The fetal hepatic mass (case #1) was diagnosed as a solid mixed hepatoblastoma with teratoid features. The mass had 2 epithelial cell populations consisting of both fetal and embryonal epithelial cell types. Intermixed within the epithelial cells were minimal amounts of mineral, osteoid, cartilage, and bone formation, and large amounts of hemorrhage, extramedullary hematopoiesis, and necrosis. Only a single case of hepatoblastoma has been previously reported in an equine fetus.8 Unlike the fetal case reported by Neu in 1993, the tumor in case #1 had teratoid features, was solitary, lacked metastases, and had a minimal population of embryonal epithelial cells.

To date, only a single case of neonatal hepatoblastoma has been described in animals, which involved an alpaca cria.15 Cases #2 and #3 described mixed hepatoblastomas with teratoid features in equine neonates. Case #2 had multiple metastases to the bone, brain, meninges, and skin. Unlike the hepatic mass, metastases were composed only of fetal and embryonal epithelial cells and varied in invasiveness dependant on their location of metastasis. Case #3 described a mixed hepatoblastoma with teratoid features in a neonatal equine, which was euthanized for an unrelated congenital condition. Excluding the horse's age, case #3 was similar to that reported by Cantile et al. in 2000, which described a mixed hepatoblastoma with mesenchymal components in a foal.3

Immunohistochemistry and other special stains have been utilized to better characterize hepatoblastomas in both humans and animals.1,3,5,13,15 However, results can be inconsistent. These staining inconsistencies may be caused by variable epithelial, mesenchymal, and teratoid cell populations, variable intracytoplasmic constituents, such as lipid and glycogen, or cellular anaplasia.1,3,5,9,13,15 AFP is traditionally the most consistent marker found in hepatoblastomas.1,3,5,13,15 The staining characteristics reported here were consistent with those previously reported for hepatoblastomas. The primary hepatic tumors (cases #1, #2, and #3) and metastases (case #2) stained variably positive for AFP, CK, vimentin, and demonstrated variable amounts of lipid (cases #2 and #3) and glycogen (cases #1 and #2).

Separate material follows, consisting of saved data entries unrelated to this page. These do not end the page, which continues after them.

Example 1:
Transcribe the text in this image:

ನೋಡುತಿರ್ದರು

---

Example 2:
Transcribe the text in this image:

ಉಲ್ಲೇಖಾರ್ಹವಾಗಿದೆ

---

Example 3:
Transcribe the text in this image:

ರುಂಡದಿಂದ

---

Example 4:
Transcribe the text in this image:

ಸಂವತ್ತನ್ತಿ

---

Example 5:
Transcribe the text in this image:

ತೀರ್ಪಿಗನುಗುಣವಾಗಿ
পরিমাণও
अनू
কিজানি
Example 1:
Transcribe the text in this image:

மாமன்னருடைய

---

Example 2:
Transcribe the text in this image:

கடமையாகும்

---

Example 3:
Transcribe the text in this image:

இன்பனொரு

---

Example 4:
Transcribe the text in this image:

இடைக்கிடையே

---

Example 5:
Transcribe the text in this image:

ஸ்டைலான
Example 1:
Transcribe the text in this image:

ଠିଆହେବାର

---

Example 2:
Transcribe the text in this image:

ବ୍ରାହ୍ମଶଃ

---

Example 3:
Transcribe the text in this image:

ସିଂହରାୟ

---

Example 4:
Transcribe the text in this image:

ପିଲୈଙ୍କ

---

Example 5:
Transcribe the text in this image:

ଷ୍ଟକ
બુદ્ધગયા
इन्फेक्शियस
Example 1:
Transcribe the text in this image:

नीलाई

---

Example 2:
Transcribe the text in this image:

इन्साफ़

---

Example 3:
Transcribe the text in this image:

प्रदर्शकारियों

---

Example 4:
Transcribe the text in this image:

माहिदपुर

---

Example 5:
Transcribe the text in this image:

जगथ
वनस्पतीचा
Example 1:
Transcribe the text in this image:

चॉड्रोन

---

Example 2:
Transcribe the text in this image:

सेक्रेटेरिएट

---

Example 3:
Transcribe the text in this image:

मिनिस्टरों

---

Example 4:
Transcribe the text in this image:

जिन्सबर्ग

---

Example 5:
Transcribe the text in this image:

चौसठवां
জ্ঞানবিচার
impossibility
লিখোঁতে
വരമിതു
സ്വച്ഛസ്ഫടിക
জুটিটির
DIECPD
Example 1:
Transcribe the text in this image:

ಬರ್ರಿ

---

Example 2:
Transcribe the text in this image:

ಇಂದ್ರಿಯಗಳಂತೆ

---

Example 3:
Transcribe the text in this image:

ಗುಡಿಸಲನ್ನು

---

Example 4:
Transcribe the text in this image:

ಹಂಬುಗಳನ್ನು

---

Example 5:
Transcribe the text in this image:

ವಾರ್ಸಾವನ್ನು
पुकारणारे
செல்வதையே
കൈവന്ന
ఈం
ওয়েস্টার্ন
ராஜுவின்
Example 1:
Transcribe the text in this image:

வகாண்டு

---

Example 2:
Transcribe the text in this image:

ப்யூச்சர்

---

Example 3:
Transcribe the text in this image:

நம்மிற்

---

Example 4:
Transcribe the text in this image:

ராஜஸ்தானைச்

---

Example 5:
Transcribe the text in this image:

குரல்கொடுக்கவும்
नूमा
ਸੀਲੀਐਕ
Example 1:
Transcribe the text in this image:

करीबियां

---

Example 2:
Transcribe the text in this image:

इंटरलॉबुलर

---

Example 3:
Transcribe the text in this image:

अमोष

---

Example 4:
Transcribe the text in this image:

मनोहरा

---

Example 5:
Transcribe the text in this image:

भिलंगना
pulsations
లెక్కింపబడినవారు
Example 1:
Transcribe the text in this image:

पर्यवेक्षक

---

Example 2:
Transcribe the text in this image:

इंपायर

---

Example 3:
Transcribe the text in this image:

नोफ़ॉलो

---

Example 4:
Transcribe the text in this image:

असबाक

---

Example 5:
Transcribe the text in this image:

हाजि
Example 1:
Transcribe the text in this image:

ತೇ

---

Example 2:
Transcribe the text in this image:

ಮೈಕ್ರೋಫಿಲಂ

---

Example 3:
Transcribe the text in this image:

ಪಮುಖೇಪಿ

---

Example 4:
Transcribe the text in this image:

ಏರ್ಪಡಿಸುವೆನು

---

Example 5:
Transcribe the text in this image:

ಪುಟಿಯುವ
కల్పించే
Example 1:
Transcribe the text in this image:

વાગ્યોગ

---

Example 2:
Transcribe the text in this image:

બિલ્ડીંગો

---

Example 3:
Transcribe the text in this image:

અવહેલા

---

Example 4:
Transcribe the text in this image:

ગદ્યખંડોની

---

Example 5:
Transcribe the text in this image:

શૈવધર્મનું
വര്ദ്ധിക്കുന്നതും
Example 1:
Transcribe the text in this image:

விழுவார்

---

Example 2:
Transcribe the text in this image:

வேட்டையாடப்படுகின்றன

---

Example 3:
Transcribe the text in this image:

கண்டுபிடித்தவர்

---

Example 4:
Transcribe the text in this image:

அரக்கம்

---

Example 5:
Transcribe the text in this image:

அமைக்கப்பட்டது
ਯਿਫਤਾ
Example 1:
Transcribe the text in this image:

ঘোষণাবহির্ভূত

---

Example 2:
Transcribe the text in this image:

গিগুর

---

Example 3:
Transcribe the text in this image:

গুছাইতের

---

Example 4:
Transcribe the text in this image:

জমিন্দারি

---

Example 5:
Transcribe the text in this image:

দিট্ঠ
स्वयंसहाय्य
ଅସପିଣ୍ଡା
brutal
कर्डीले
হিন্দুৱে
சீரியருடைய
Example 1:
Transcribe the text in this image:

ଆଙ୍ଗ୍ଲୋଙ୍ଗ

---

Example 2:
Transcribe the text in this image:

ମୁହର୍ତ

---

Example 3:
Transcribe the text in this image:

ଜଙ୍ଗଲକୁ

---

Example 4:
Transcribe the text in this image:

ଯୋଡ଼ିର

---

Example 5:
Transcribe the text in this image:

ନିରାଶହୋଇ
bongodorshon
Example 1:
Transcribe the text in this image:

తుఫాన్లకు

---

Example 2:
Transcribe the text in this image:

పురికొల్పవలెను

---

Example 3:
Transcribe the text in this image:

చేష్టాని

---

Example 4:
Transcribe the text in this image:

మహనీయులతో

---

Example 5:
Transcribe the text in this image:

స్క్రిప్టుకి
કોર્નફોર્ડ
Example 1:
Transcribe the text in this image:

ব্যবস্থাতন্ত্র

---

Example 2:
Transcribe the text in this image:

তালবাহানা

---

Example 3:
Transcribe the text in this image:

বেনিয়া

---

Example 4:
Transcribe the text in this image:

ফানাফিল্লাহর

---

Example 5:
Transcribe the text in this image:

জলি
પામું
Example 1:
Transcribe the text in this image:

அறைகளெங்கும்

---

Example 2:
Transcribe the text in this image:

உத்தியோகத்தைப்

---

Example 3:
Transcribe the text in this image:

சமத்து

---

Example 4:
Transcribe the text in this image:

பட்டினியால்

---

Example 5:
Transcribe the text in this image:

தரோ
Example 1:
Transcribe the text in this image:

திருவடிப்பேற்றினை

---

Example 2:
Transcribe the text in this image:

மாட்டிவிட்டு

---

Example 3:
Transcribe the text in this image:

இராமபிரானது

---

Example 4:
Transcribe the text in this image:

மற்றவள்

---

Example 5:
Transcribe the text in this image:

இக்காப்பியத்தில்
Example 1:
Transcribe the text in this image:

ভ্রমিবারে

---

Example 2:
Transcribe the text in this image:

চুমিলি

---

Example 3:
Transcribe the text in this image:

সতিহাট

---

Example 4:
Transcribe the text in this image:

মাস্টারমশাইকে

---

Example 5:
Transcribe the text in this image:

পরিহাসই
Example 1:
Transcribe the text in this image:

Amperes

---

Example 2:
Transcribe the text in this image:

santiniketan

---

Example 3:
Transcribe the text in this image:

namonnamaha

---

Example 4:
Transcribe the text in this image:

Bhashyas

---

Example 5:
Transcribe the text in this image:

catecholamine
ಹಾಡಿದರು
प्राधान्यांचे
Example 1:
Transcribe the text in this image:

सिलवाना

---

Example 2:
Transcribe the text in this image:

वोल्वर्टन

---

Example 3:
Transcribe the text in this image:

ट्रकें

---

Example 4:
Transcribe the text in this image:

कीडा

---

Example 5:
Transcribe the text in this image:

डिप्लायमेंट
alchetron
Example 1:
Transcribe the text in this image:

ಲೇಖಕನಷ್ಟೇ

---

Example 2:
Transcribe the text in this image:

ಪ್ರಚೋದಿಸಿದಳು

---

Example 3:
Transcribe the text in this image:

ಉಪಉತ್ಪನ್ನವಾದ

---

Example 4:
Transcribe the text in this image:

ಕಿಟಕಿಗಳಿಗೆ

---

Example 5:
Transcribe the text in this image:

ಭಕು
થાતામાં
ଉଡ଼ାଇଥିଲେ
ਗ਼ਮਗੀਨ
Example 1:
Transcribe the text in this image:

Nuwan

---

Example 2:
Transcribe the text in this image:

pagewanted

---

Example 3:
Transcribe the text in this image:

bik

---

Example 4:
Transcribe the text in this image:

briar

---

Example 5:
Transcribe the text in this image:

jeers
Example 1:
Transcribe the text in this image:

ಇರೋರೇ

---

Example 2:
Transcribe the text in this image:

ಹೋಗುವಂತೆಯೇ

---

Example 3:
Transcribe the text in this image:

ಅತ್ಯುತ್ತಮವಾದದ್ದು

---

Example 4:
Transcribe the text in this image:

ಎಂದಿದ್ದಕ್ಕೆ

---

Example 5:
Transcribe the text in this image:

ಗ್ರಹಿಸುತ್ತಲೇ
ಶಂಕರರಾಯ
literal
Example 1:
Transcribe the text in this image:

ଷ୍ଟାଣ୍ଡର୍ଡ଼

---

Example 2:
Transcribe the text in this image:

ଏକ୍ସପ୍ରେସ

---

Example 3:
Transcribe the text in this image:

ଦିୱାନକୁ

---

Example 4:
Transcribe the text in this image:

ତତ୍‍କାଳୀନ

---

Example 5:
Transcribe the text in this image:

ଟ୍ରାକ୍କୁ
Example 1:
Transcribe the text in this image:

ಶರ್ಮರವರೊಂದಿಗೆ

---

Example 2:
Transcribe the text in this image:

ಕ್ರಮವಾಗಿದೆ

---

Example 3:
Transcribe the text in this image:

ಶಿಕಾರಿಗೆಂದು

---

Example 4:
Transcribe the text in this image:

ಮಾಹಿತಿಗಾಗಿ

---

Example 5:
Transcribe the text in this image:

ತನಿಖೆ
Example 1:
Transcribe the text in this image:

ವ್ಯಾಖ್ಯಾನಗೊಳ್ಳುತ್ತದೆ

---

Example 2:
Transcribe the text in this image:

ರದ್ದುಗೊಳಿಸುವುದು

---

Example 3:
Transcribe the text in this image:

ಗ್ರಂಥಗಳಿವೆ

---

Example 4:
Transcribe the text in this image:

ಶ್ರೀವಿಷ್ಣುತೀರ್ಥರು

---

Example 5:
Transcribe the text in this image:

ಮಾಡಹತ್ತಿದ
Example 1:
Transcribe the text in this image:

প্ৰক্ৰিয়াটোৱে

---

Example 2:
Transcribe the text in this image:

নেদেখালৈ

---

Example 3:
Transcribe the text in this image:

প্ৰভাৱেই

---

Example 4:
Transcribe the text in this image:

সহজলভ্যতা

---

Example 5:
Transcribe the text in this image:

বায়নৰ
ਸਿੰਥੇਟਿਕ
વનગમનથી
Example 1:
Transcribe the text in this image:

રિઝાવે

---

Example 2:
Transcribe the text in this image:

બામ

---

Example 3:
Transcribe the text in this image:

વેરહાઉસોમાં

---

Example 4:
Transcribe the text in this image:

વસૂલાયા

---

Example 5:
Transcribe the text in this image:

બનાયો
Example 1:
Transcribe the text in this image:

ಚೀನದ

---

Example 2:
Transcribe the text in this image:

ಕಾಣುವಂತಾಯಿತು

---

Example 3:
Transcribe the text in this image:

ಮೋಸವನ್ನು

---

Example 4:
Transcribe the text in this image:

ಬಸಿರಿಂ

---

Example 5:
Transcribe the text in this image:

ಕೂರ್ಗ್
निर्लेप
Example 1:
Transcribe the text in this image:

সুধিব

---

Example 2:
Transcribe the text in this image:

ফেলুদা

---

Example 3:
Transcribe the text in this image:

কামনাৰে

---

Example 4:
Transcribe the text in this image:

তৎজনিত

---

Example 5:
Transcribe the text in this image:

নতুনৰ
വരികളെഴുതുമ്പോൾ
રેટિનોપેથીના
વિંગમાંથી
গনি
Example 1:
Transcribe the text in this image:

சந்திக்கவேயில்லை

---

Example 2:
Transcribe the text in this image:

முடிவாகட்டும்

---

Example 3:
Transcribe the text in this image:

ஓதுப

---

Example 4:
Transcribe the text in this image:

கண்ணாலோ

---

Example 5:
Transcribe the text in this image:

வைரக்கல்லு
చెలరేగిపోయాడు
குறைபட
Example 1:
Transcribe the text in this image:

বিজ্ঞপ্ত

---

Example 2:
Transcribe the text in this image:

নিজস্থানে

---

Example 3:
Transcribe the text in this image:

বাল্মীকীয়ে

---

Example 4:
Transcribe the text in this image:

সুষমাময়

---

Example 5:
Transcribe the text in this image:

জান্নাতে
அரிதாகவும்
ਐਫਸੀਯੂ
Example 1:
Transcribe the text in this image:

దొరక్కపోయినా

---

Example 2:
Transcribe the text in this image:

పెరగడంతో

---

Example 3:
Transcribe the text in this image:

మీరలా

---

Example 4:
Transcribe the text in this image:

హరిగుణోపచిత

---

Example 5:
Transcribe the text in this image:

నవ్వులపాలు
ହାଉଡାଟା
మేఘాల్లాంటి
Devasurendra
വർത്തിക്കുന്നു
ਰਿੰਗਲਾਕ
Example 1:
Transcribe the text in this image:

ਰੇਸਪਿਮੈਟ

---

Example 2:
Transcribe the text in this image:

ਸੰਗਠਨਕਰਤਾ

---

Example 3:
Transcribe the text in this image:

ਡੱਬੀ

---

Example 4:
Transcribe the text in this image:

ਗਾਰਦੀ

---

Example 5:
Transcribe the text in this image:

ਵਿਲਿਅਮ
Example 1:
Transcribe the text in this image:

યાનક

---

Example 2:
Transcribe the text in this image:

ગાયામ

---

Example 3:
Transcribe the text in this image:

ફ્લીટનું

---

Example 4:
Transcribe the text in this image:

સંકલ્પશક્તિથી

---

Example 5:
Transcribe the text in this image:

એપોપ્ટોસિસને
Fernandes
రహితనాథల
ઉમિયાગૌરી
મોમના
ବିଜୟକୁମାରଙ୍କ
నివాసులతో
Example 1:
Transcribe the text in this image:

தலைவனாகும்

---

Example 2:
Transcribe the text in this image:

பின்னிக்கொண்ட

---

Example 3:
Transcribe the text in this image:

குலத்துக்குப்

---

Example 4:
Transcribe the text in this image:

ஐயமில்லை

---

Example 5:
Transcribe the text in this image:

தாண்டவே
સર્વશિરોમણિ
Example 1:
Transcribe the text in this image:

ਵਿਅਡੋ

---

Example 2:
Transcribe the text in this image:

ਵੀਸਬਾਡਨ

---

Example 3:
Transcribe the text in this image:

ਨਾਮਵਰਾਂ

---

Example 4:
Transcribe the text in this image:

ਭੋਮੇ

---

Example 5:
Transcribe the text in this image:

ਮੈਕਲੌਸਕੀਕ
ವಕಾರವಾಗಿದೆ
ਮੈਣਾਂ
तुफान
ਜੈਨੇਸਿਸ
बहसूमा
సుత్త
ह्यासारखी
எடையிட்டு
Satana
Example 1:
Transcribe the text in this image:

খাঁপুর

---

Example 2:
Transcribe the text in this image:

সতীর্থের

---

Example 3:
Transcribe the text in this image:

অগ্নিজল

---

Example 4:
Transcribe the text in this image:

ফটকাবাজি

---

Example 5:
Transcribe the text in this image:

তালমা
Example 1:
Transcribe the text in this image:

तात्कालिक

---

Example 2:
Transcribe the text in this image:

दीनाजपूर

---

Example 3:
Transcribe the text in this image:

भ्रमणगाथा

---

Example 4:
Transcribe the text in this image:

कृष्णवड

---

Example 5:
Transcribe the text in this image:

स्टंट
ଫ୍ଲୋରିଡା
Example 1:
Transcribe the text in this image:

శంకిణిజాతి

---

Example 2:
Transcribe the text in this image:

This report describes the gross and histopathologic findings of 3 rare cases of equine hepatoblastoma with teratoid features. Theses mixed hepatoblastomas are the first to report teratoid features in an equine fetus (case #1) or neonate (cases #2 and #3). Additionally, case #2 was the first report in animals to describe a hepatoblastoma with brain, bone, and skin metastases.